A senhora ministra é, certamente, uma barra em economia.
Não sei se já deu aulas. Por hipótese, no ensino superior. No secundário
não, certamente. Aí, recebeu-as. Conhece o ensino secundário do lado dos
alunos, noutro tempo, noutro lugar, noutro mundo que não tem nada a ver
com a década final do século XX.
E ordena: que leccionemos os conteúdos dos programas,
integralmente, que se cumprem os objectivos, que se dêem aulas
suplementares.
A senhora ministra determina mas, em relação à qualidade
do produto, ficou muda e queda. "O meu negócio são números" – diria o
Gordo. Portanto, ignoremos nós também e despachemos; o programa, corno é
óbvio. Segundo a teoria (empirista) do balde, o que é cada um de nós
senão um recipiente a encher? É ocasião de pôr à prova a sua validade.

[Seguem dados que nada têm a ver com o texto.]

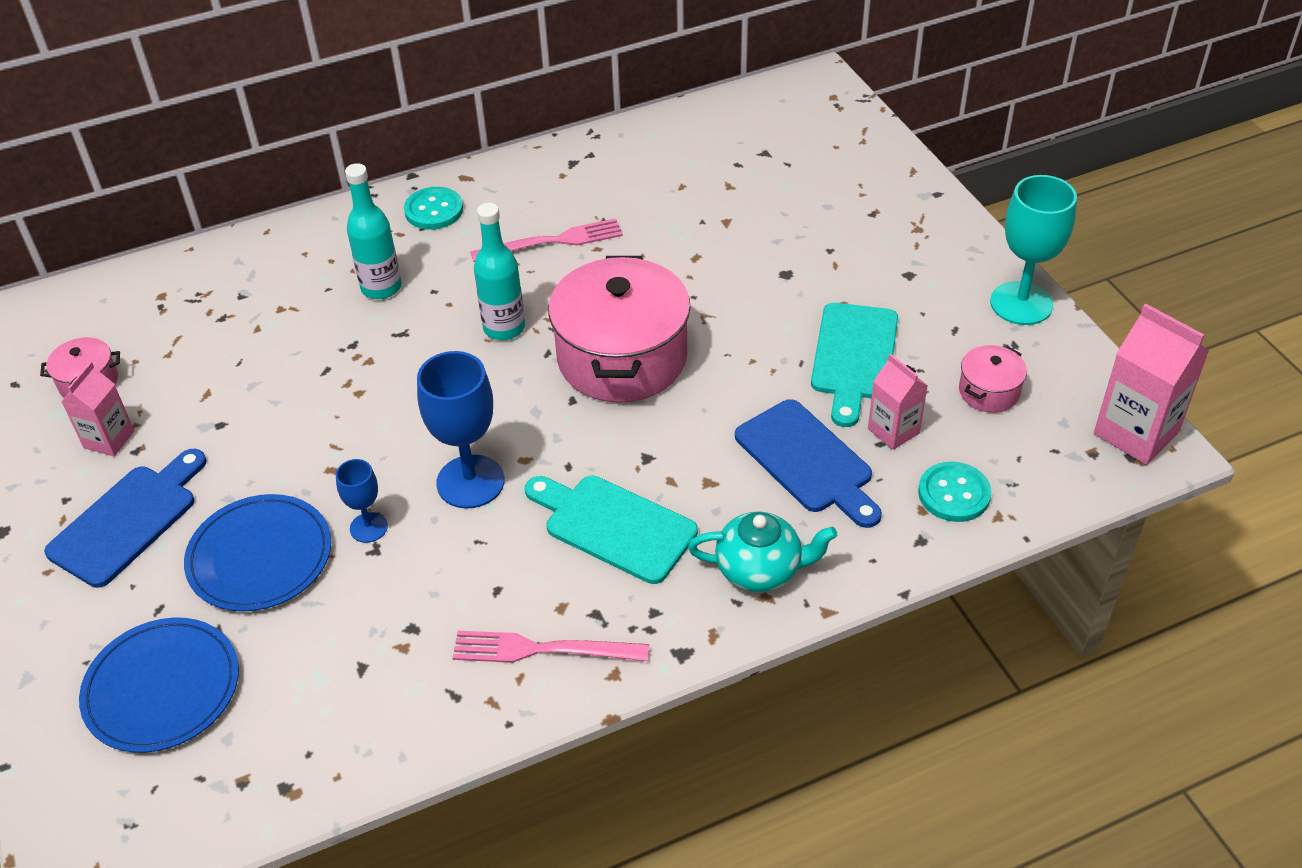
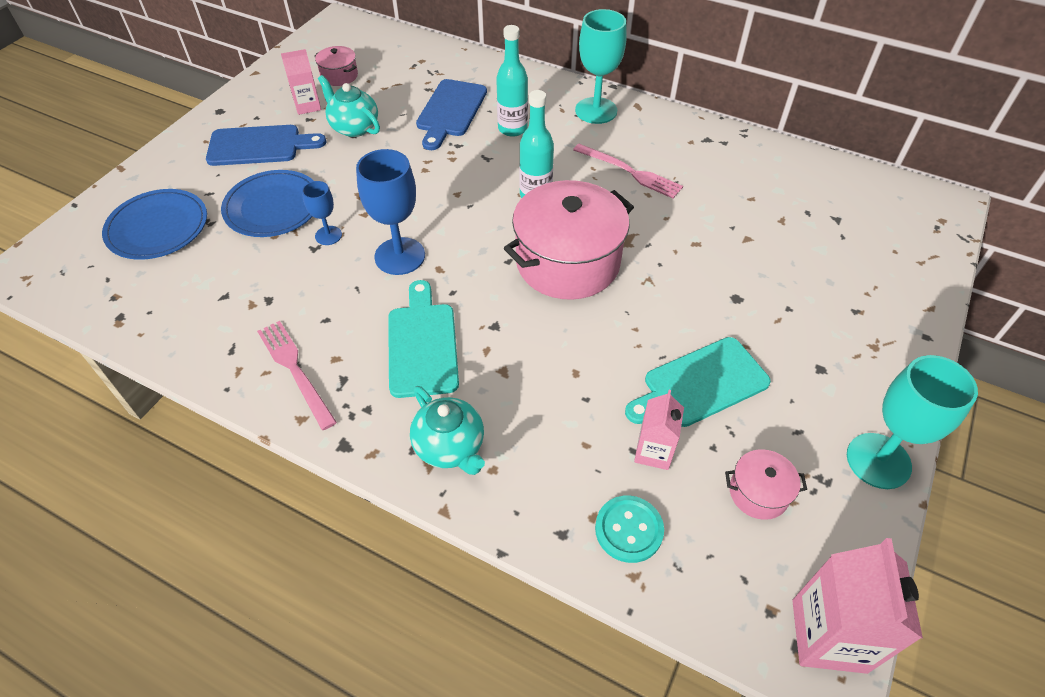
camera: 50 degrees right, 5 degrees up
turquoise button [404,187,463,230] -> turquoise goblet [575,9,627,124]
blue cutting board [735,399,882,528] -> blue cutting board moved to [416,79,487,150]
none -> turquoise teapot [318,75,380,137]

Sim, senhora ministra, vamos enchê-los e eles, os alunos,
vão ficar
cheios, de nós e de coisa nenhuma. Não podem ficar pior
do que já estão. Mal não fará, portanto.
Sim, senhora ministra, obedeceremos, mas assegure-nos
primeiro que nas serão fornecidas, em quantidade suficiente, camisas de
força e mordaças de sólida garantia e, ainda, pessoal habilitado em
karate, para as aplicar. O resultado será mais seguro ainda se, do
programa (falo de filosofia o que melhor conheço) foram eliminadas
coisas de pouca monta, como sejam as pressupostas e as objectivas (essas
mesmas!). Não passa de um pormenor. É que, depressa e bem, há pouco
quem...
Elimine, ao menos, um desses pormenores: "a valorização
do pólo aprendizagem no processo de ensino, de modo que o aluno se
torne, efectivamente, agente dinâmico da sua aprendizagem.". Mas é
melhor eliminar todos.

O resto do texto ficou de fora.